Alan Campbell has been Labour MP for Tynemouth since 1997 and is now Leader of the House of Commons and Lord President of the Council. Born in Consett, County Durham in July 1957, a steel town that lost its works in 1980, he took degrees from Lancaster, Leeds and Northumbria and taught history for 16 years, at Whitley Bay High and then as head of sixth form and head of department at Hirst High in Ashington until 1997. A working class steel town background with three degrees and a long teaching career is a more substantial route than "conventional public service" suggests.

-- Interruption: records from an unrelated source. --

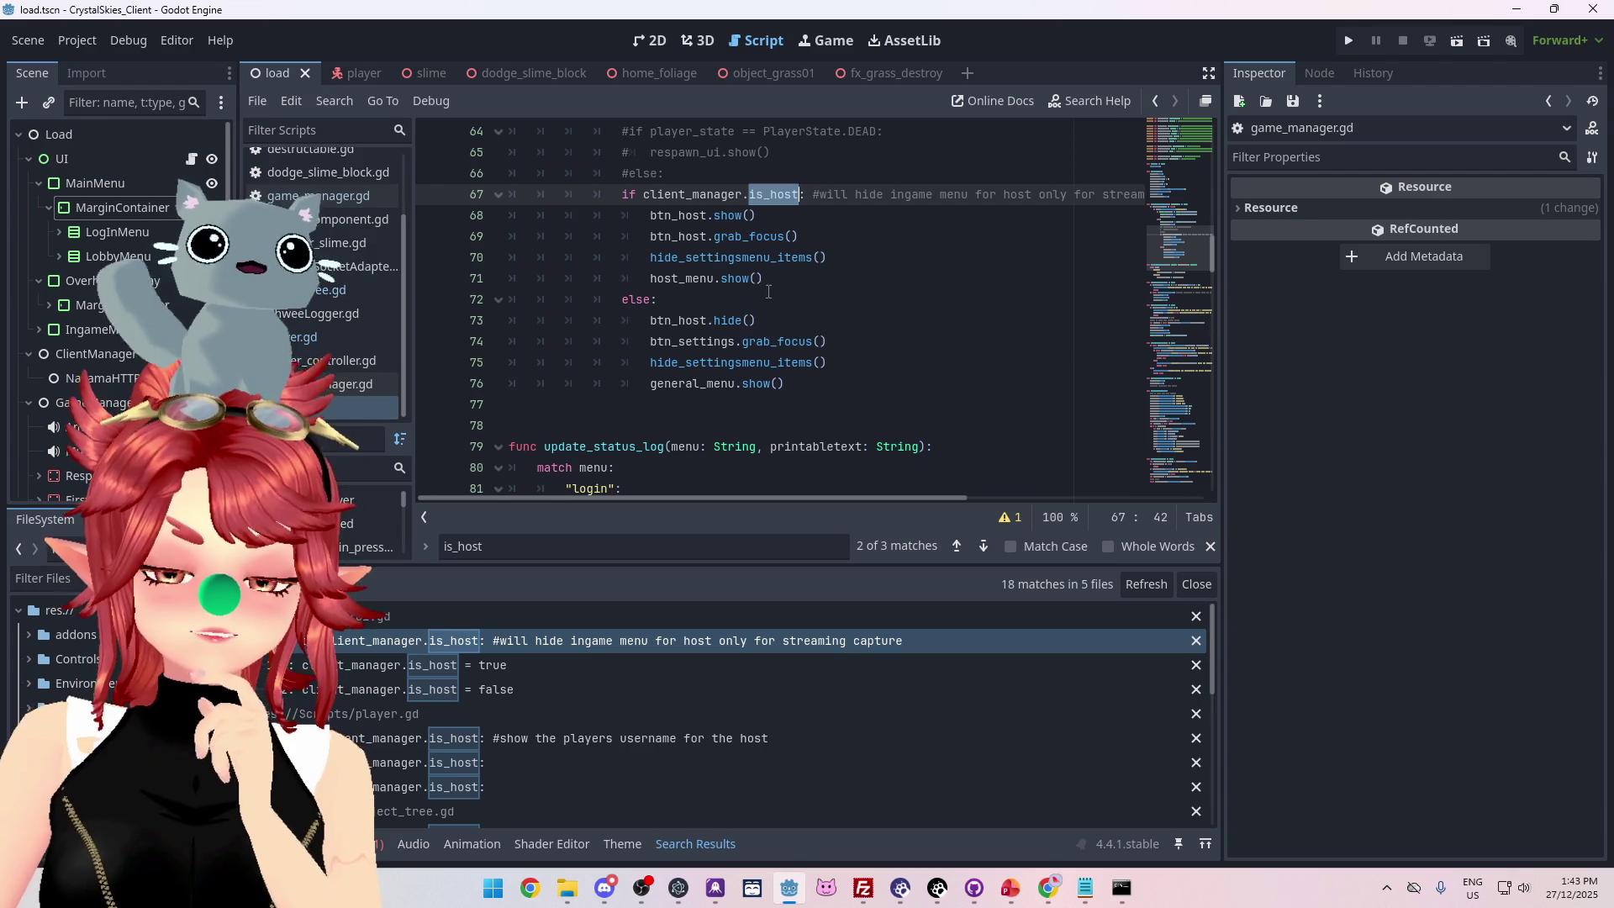
{"action": "left_click", "coordinate": [336, 198]}
{"action": "scroll", "coordinate": [887, 336], "scroll_direction": "up", "scroll_amount": 5}
{"action": "scroll", "coordinate": [886, 337], "scroll_direction": "up", "scroll_amount": 14}
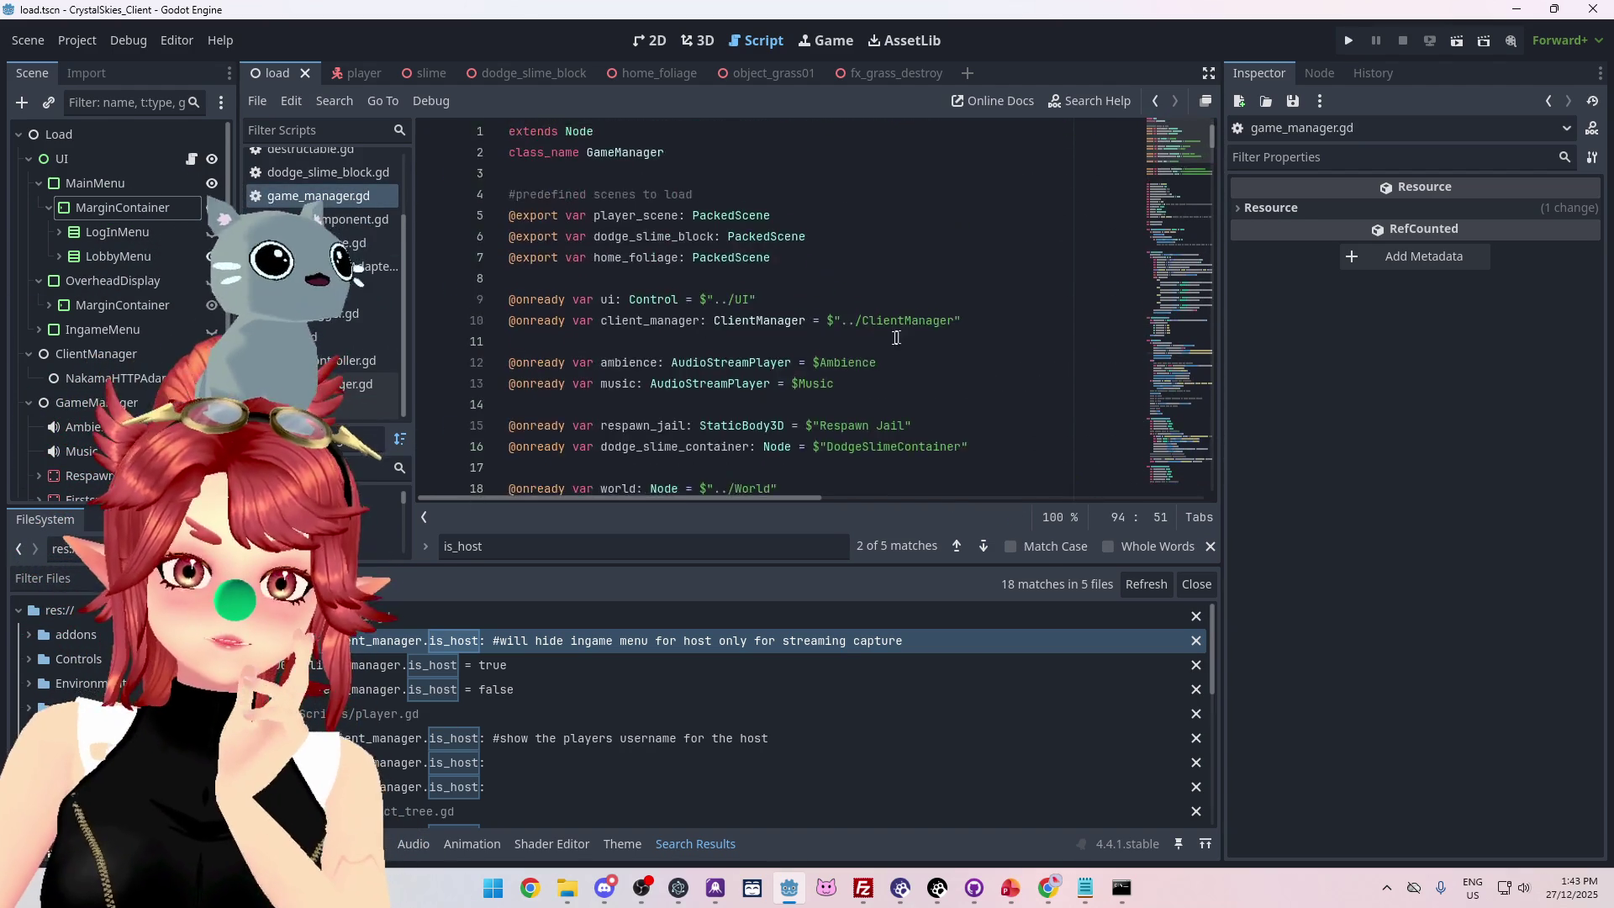
{"action": "scroll", "coordinate": [826, 321], "scroll_direction": "up", "scroll_amount": 2}
{"action": "scroll", "coordinate": [826, 320], "scroll_direction": "down", "scroll_amount": 2}
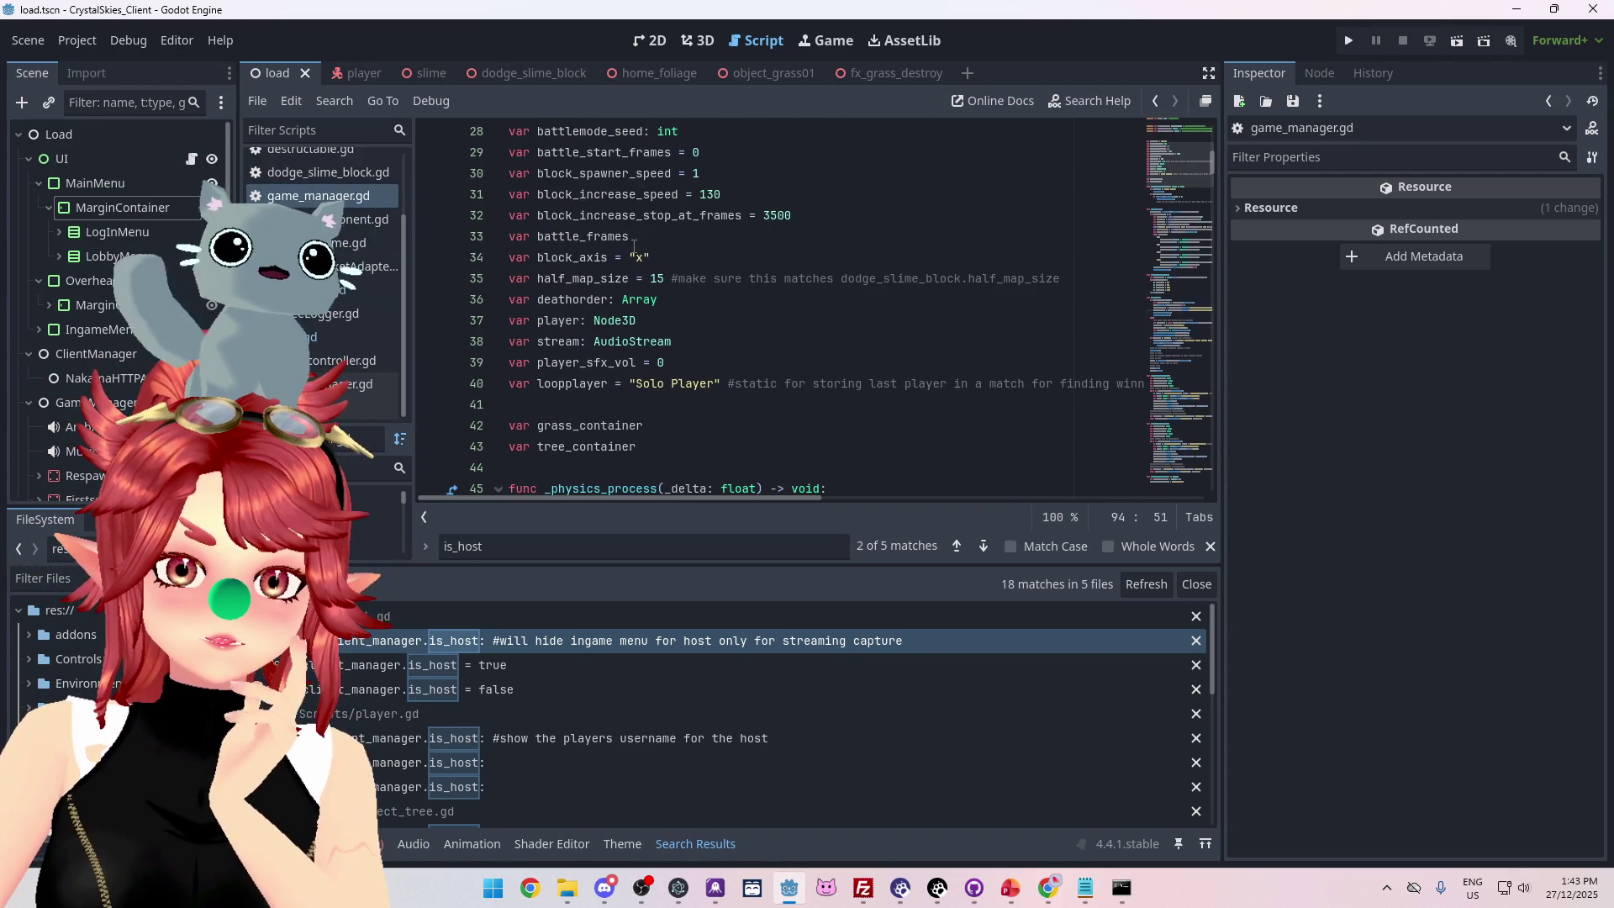
{"action": "scroll", "coordinate": [634, 248], "scroll_direction": "up", "scroll_amount": 1}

He did not inherit a Labour seat. He took Tynemouth from the Conservatives in 1997, defeating Neville Trotter in a seat that had been Conservative continuously since 1950, and has held it for 28 years, winning in 2024 with a majority of 15,455 (31.9 percent).

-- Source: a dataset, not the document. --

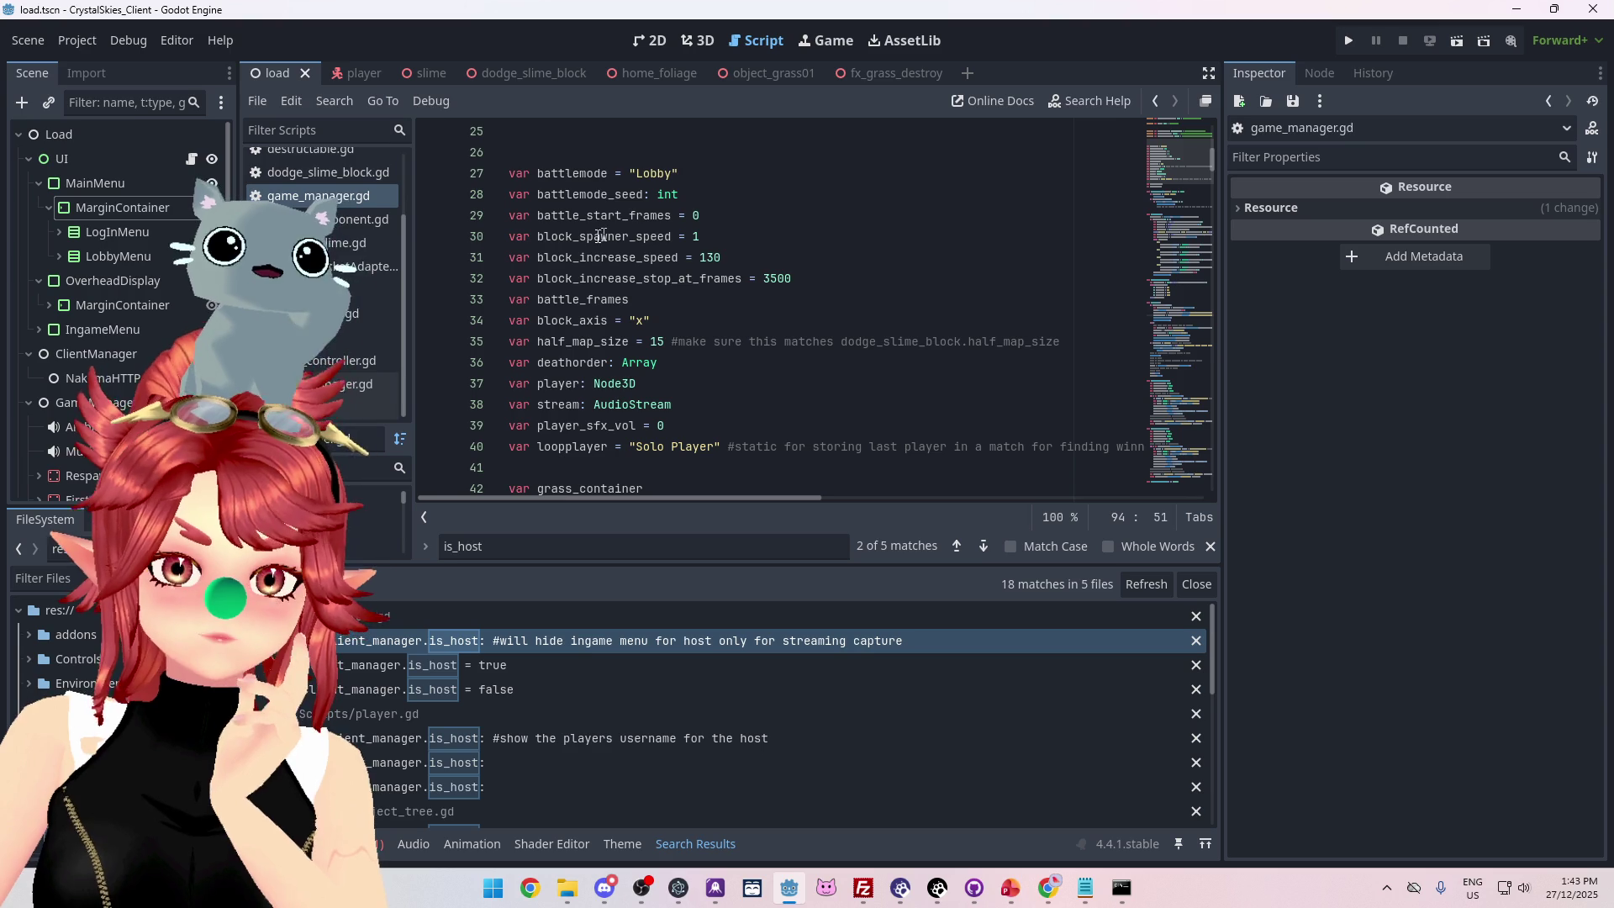
{"action": "scroll", "coordinate": [705, 247], "scroll_direction": "down", "scroll_amount": 1}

His entire career has been in the management of the Commons. He was PPS at the Ministry of Defence, an Assistant Whip, a Lord Commissioner of the Treasury, and Parliamentary Under-Secretary for Crime Reduction at the Home Office (2008-2010), before a long spell in the whips' office: Opposition Deputy Chief Whip from 2010 under four leaders, Opposition Chief Whip from 2021, Chief Whip in government from July 2024, and then Leader of the House and Lord President of the Council in the September 2025 reshuffle following Angela Rayner's resignation.

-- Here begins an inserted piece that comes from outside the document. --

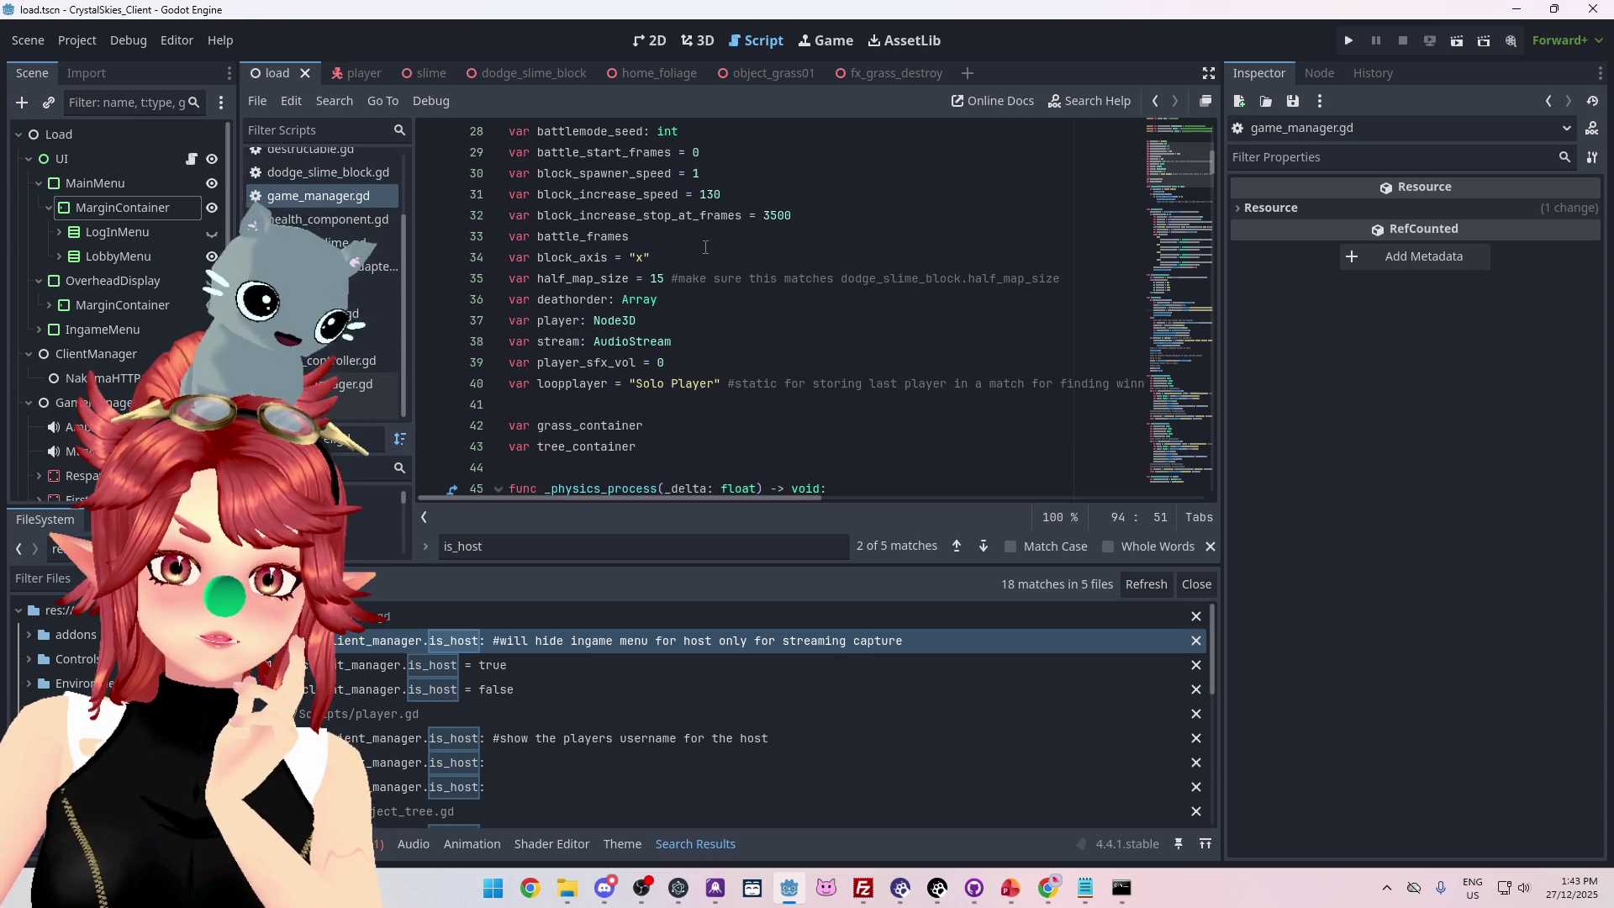
{"action": "scroll", "coordinate": [705, 247], "scroll_direction": "down", "scroll_amount": 2}
{"action": "scroll", "coordinate": [705, 247], "scroll_direction": "down", "scroll_amount": 1}
{"action": "scroll", "coordinate": [632, 229], "scroll_direction": "up", "scroll_amount": 3}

As Leader of the House he chairs the Commons Modernisation Committee, the body responsible for exactly the procedural reform and improved scrutiny his role is judged on, and the Cabinet Committee on Parliamentary Business and Legislation. He has voted in 472 divisions with zero rebellions and made no spoken contributions to legislative debate in this Parliament; for a cabinet minister, that silence is itself a statement about the nature of the whip and Leader roles.

Campbell's strengths include Consett working class origins, three university degrees, 16 years as a history teacher, 28 years representing a seat originally taken from the Conservatives, a career spanning every Labour and shadow role in Commons management, the trust of Starmer as Chief Whip, the Leader of the House and Lord President offices, the Modernisation Committee chair, and a 31.9 percent majority providing complete security. His weaknesses include the permanent invisibility of the whip and management roles, zero spoken legislative contributions in the current Parliament, no signature policy reform bearing his name after 28 years, and the structural challenge that the Modernisation chair's legacy depends on whether procedure actually changes. At 68, he is one of the longest serving Labour MPs and holds one of the most senior offices in Parliament. Whether the Modernisation Committee produces visible institutional reform or becomes another procedural holding pen will determine whether 28 years of service culminates in a legacy that voters and historians can see.